My client’s facility manufactures sunroofs for the automotive industry. Their factory is incredibly automated and uses multiple industrial robots for many of the manufacturing operations. They’ve asked me to come up with a video inspection & recording system to help them inspect the adhesive that is applied to the glass just prior to pressing the glass into place on the sunroof’s frame. A human inspector will be doing the inspection via a 1080P monitor. We’ve figured out the video recording elements of it so they’ll have a video record of each product during its inspection along with the product’s serial number.
The problem is obtaining a good image of the adhesive so the inspector can easily spot flaws (gaps or low areas mostly) in how the adhesive was applied. The adhesive is applied automatically by the robot holding the glass under an automated applicator (basically, a glue gun) which applies a bead of adhesive around the entire perimeter of the glass. The adhesive bead is about ½” wide with a triangular cross-section about ¾” high. The perimeter of the glass is painted a very dark flat gray (nearly black) – it’s painted about 3” wide all around the perimeter. A ¾” wide (roughly) stripe of black primer is applied onto the dark gray painted surface to help the adhesive do its job. My client is perfectly willing to program the robot so the glass (with the primer and adhesive applied) is repositioned about 3-4 feet in front of the camera and wait until the operator has viewed the monitor and is satisfied with the bead of adhesive. If OK, the robot (still holding the glass) moves it and presses it down into the frame before starting again on another piece of glass.
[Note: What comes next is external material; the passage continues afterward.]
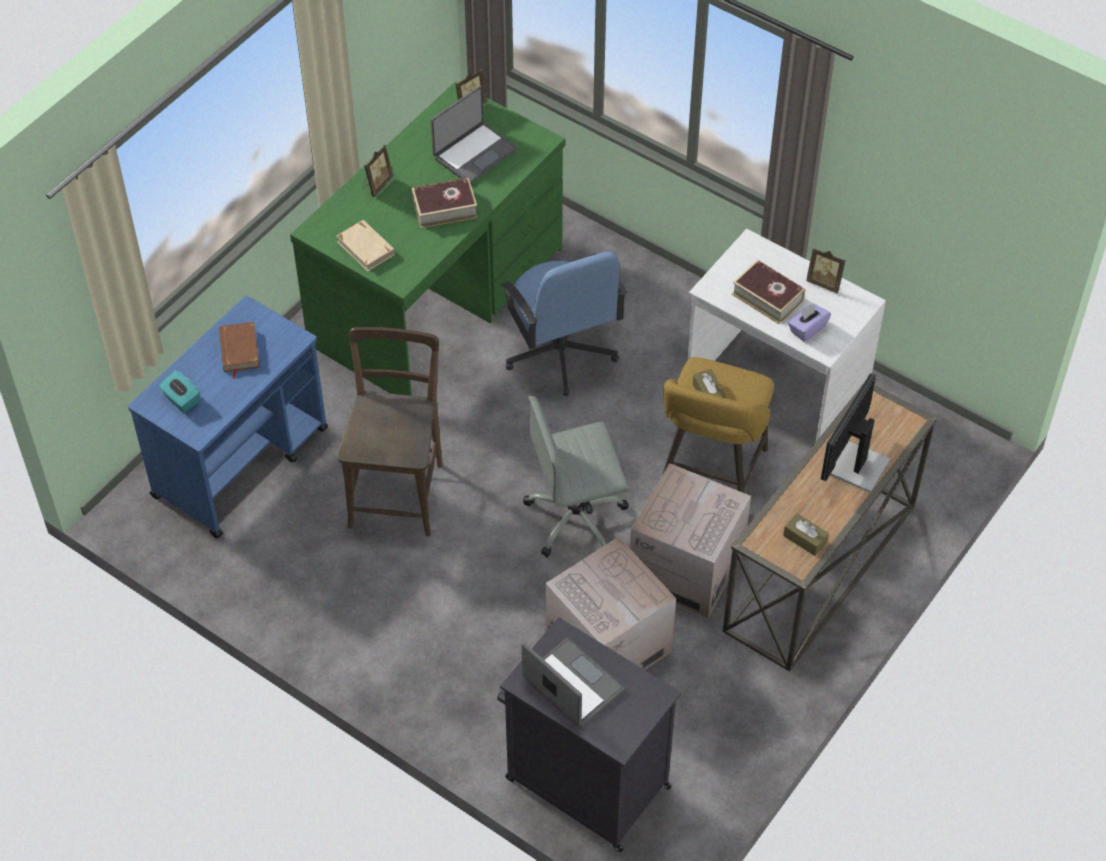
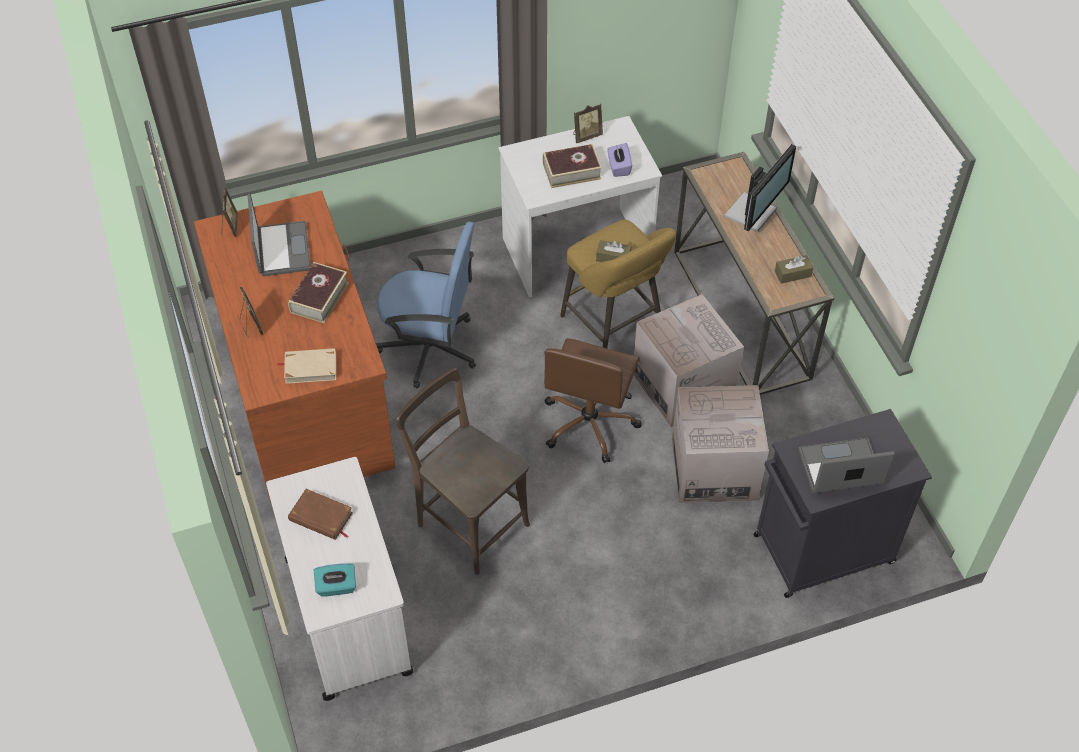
camera: 55 degrees left, 0 degrees up
blue cart [128,296,328,538] -> white cart [266,457,414,701]
green desk [290,82,566,396] -> brown desk [194,191,396,502]
grey office chair [523,396,629,557] -> brown office chair [544,338,642,463]
monitor [821,373,891,493] -> monitor turned 120 degrees counterclockwise [724,144,796,232]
The problem is that everything is black or nearly black. The perimeter of the glass is a very dark flat gray, the primer is black (with a bit of gloss to it) and the adhesive is also black and is quite glossy. We started by using a 5MP IP camera from 3xLogic (VSX-5MP-D2) for the inspection and have experimented with a number of different cameras trying out cameras with WDR and IR. We also tried a B/W camera. And, of course, we've adjusted contrast, white levels, etc. Unfortunately, nothing we’ve tried can discern the difference in contrast between the blacks sufficiently for an inspector to spot any flaws. We’ve suggested using a different color adhesive and/or primer but that’s out of the question. For what it’s worth, they’ve been doing visual inspections for quite some time (i.e. the robot holds it up in front of an inspector) so there’s no problem with a human eye telling the difference. But we’ve yet to find a camera that can.
Sorry I can't include any photos or drawings -- my client's rules, not mine. Any suggestions would be very much appreciated.